Home Is Where the . . .

Acknowledging the cliché “Home is where the heart is,” the middle grade writers on two panels at the recent Mississippi Book Festival discussed how home anchored their writing. On the first panel, Kimberly Willis Holt sang a tune familiar to me in her account of not really having a place to call home. As a military brat, she lived in multiple places. Like our children, she had a hard time answering the question of where she was from. Home became the place she went to visit her grandparents in Forest Hill, Louisiana. That area and Texas, where she has lived most of her adult life, came to be home to her and to the characters in her books, including her latest Blooming at the Texas Sunrise Hotel. Her fellow panelists from Mississippi, Arkansas, and Minnesota agreed that home defined the settings in their books.

In the second panel, Linda Williams Jackson (Midnight Without a Moon), Augusta Scattergood (Making Friends with Billy Wong), and Corabel Shofner (Almost Paradise) all had roots in the Mississippi delta and each of their historical fiction books grew like trees from those roots. Linda regaled the audience with her answer to the question often posed to her, “Why would an African American return to live in Mississippi?” All three authors had lived many years in other areas of the country or overseas, yet their stories came back to homes where their hearts were in Mississippi. Linda said she tried when she was living in Kansas to set a story there, but it just wouldn’t come from anywhere except Mississippi.

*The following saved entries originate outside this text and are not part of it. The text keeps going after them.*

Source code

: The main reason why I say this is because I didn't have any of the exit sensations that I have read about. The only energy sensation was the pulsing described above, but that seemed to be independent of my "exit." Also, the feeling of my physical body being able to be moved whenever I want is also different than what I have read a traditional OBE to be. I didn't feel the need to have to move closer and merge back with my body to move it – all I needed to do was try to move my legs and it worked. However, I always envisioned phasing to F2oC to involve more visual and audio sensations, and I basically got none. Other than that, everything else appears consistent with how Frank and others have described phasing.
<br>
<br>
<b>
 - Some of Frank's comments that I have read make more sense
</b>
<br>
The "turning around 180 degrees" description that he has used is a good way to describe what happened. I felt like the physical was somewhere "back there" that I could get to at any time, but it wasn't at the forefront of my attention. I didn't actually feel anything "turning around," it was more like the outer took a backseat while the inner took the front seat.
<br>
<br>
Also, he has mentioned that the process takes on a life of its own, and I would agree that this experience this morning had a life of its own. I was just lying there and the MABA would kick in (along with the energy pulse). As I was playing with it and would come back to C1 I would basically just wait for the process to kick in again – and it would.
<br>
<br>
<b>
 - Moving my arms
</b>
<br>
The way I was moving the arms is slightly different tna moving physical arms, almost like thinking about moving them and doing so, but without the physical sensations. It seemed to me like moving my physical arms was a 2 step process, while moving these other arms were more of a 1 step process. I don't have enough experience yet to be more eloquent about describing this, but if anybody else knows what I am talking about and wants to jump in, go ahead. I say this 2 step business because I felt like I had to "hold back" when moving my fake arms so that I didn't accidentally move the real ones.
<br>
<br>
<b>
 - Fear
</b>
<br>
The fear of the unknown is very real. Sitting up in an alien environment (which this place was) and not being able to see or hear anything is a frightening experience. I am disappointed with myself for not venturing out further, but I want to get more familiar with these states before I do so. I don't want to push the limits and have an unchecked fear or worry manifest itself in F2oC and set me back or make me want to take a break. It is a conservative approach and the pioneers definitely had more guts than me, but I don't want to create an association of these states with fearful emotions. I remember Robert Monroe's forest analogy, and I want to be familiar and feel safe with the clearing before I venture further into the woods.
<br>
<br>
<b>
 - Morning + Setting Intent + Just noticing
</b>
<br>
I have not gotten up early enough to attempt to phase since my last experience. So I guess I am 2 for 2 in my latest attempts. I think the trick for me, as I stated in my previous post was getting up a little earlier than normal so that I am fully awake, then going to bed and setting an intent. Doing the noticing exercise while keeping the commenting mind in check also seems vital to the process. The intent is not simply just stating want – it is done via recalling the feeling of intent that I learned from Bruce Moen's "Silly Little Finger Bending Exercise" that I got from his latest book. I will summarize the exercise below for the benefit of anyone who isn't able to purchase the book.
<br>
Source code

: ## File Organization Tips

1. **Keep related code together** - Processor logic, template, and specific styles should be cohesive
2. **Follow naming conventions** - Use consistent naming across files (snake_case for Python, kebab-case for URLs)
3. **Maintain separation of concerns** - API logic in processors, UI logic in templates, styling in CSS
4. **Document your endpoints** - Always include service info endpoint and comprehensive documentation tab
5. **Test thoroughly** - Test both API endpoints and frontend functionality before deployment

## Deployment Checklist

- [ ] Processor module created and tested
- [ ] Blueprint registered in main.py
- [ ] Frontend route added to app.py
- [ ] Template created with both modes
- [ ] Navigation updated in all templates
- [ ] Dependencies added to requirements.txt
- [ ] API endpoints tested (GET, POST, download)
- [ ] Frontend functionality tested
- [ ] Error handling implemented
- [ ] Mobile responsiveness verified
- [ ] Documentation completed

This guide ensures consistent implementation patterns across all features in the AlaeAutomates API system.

I wondered after this what Barry Wolverton, the only male member of the panel, would say – especially since his writing is in a fantasy world instead of historical fiction. Oddly enough, he agreed. While his world is unreal, he said the father-son relationship in the book comes from his own experience.

As a follow-up, someone asked if the characters in their books were real people in their lives. They confessed to modeling characters, especially villains, after people they knew. But that is another story for another time.